▶ PROBLEM TO WORK ON
Repeat all of the material below with "decimals" swapped for "decimal places" and nothing else changed, leaving out the pictures.

▶ EXERCISE DATA
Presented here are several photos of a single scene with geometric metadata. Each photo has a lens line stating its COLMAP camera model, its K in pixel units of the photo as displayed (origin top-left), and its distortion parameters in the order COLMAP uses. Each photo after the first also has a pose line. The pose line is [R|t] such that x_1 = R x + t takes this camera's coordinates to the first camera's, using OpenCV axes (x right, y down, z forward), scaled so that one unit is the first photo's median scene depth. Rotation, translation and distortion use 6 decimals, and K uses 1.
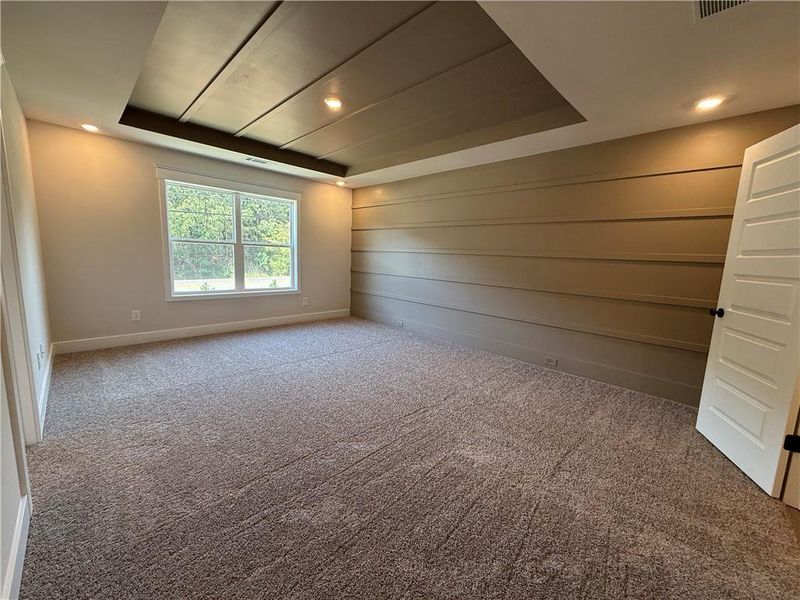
lens RADIAL K [[319.8, 0, 397.8], [0, 319.8, 299.3], [0, 0, 1]] dist [-0.001188, -0.000280]
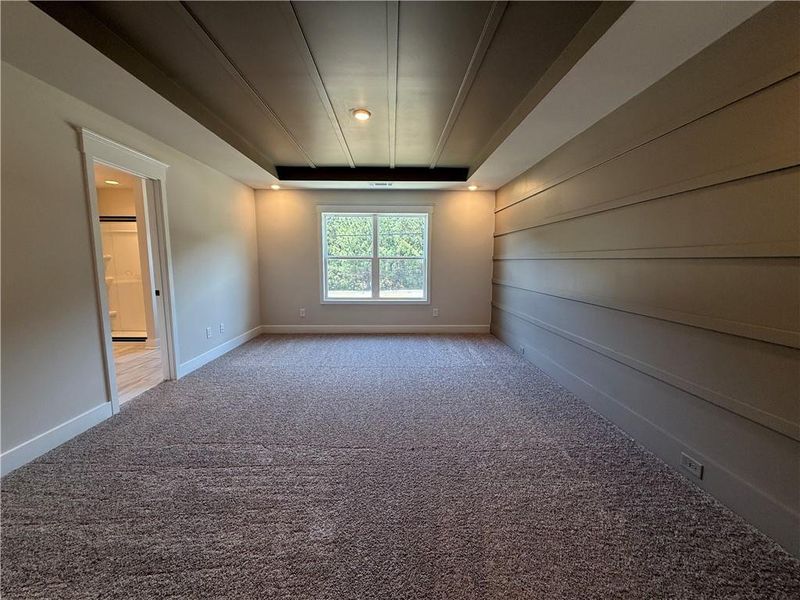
lens RADIAL K [[319.8, 0, 397.8], [0, 319.8, 299.3], [0, 0, 1]] dist [-0.001188, -0.000280]
pose [[0.714324, 0.043832, -0.698441, 0.346125], [-0.069885, 0.997516, -0.008874, -0.019462], [0.696317, 0.055149, 0.715612, 0.220100]]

▶ SOLUTION TO THIS EXERCISE
Presented here are several photos of a single scene with geometric metadata. Each photo has a lens line stating its COLMAP camera model, its K in pixel units of the photo as displayed (origin top-left), and its distortion parameters in the order COLMAP uses. Each photo after the first also has a pose line. The pose line is [R|t] such that x_1 = R x + t takes this camera's coordinates to the first camera's, using OpenCV axes (x right, y down, z forward), scaled so that one unit is the first photo's median scene depth. Rotation, translation and distortion use 6 decimal places, and K uses 1.
lens RADIAL K [[319.8, 0, 397.8], [0, 319.8, 299.3], [0, 0, 1]] dist [-0.001188, -0.000280]
lens RADIAL K [[319.8, 0, 397.8], [0, 319.8, 299.3], [0, 0, 1]] dist [-0.001188, -0.000280]
pose [[0.714324, 0.043832, -0.698441, 0.346125], [-0.069885, 0.997516, -0.008874, -0.019462], [0.696317, 0.055149, 0.715612, 0.220100]]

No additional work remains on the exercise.